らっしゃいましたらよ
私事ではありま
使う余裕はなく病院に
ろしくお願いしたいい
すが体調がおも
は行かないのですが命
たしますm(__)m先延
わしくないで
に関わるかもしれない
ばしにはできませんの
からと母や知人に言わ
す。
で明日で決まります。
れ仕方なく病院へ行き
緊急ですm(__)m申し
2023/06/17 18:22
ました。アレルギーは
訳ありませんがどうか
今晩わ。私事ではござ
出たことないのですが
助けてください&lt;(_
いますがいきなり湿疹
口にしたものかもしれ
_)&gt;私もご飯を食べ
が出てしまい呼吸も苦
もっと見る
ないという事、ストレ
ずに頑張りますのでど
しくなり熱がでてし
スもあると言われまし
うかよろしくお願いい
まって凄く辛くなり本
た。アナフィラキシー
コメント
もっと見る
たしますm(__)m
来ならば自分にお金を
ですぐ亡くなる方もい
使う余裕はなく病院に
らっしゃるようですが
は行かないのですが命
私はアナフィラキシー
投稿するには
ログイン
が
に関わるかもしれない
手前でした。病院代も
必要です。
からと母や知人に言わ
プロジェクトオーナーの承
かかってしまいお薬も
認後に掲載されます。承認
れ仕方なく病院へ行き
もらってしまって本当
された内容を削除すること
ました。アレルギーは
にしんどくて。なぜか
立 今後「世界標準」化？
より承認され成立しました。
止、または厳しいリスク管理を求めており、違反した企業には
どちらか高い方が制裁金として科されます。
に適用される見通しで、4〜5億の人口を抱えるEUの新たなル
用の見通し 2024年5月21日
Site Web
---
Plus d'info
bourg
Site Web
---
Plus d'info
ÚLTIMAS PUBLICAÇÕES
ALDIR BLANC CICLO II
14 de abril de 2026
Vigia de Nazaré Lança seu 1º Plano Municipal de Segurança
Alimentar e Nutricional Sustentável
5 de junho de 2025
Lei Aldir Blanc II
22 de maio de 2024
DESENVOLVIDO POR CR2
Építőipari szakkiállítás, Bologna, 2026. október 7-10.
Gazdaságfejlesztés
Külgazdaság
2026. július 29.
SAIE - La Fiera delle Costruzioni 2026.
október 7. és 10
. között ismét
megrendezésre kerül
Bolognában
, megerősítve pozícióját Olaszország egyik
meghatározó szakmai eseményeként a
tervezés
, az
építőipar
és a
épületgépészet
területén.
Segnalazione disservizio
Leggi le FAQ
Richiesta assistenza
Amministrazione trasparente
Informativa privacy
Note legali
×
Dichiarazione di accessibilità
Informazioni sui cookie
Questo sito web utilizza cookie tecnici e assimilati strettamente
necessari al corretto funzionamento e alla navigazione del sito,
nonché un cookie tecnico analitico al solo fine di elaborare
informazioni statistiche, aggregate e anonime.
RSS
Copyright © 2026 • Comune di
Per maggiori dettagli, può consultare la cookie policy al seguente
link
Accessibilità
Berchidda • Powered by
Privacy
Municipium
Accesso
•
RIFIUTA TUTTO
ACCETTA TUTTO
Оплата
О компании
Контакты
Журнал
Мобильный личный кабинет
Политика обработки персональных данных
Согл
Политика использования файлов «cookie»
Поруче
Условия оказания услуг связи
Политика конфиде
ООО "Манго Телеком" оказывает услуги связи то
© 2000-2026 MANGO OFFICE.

---

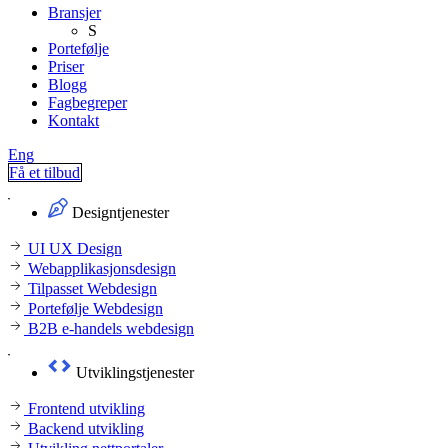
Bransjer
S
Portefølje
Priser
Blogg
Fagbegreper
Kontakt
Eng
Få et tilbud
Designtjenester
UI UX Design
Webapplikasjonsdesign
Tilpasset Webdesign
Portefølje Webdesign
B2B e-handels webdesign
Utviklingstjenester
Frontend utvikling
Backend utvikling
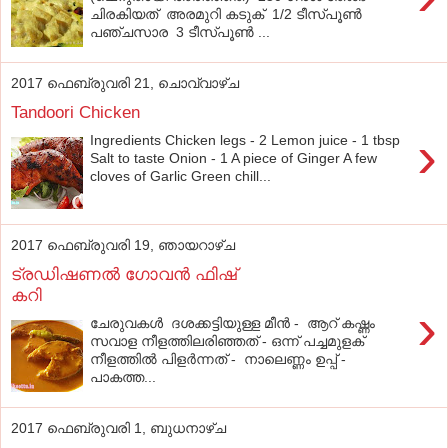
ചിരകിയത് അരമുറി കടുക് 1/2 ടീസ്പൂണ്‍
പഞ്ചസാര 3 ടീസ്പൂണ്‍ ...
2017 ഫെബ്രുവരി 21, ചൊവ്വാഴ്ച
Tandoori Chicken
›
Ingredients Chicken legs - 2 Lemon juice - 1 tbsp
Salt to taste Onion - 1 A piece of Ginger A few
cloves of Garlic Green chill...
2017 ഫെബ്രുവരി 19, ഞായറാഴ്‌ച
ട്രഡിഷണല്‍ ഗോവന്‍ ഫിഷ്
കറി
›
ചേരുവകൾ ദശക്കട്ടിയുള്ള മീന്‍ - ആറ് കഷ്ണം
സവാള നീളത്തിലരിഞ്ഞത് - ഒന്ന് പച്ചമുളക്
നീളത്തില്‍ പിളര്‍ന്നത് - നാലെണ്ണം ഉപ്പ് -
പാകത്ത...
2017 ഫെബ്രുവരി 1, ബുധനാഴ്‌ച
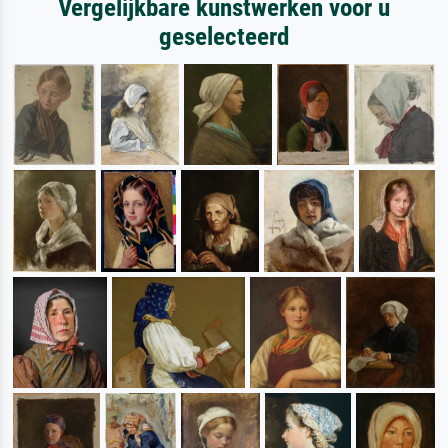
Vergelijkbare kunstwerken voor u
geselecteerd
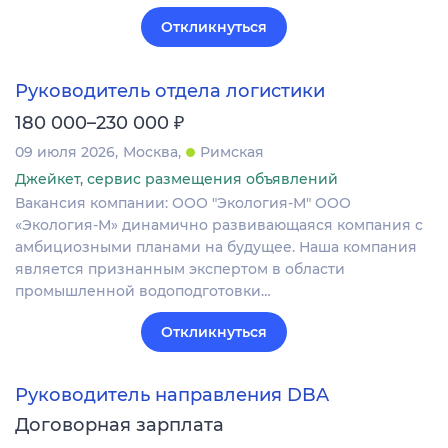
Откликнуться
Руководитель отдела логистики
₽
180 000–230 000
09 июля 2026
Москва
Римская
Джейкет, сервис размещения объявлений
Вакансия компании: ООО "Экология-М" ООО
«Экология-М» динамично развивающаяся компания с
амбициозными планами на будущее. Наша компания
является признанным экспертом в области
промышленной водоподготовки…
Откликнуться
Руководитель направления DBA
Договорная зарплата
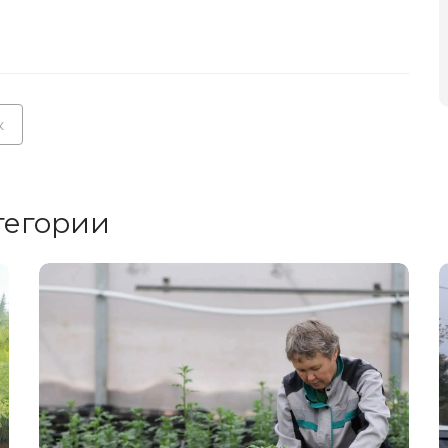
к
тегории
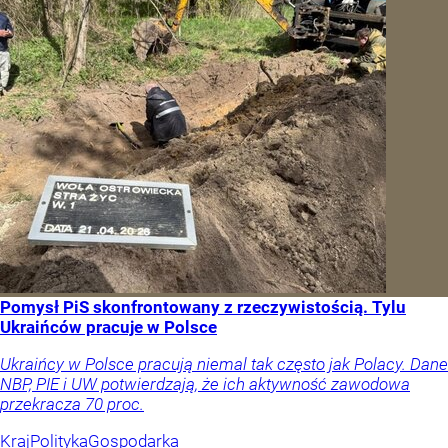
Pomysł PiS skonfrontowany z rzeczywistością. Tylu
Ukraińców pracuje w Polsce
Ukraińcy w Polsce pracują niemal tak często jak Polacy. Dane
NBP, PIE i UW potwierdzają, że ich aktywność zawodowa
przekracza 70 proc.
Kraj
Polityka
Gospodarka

Task instructions>
Transcribe everything from the line that contains "ചിരകിയത് അരമുറി കടുക് 1/2 ടീസ്പൂണ്‍" down to the line that contains "ചേരുവകൾ ദശക്കട്ടിയുള്ള മീന്‍ - ആറ് കഷ്ണം", including both of those lines, keeping each line word for word.

Completed task>
ചിരകിയത് അരമുറി കടുക് 1/2 ടീസ്പൂണ്‍
പഞ്ചസാര 3 ടീസ്പൂണ്‍ ...
2017 ഫെബ്രുവരി 21, ചൊവ്വാഴ്ച
Tandoori Chicken
›
Ingredients Chicken legs - 2 Lemon juice - 1 tbsp
Salt to taste Onion - 1 A piece of Ginger A few
cloves of Garlic Green chill...
2017 ഫെബ്രുവരി 19, ഞായറാഴ്‌ച
ട്രഡിഷണല്‍ ഗോവന്‍ ഫിഷ്
കറി
›
ചേരുവകൾ ദശക്കട്ടിയുള്ള മീന്‍ - ആറ് കഷ്ണം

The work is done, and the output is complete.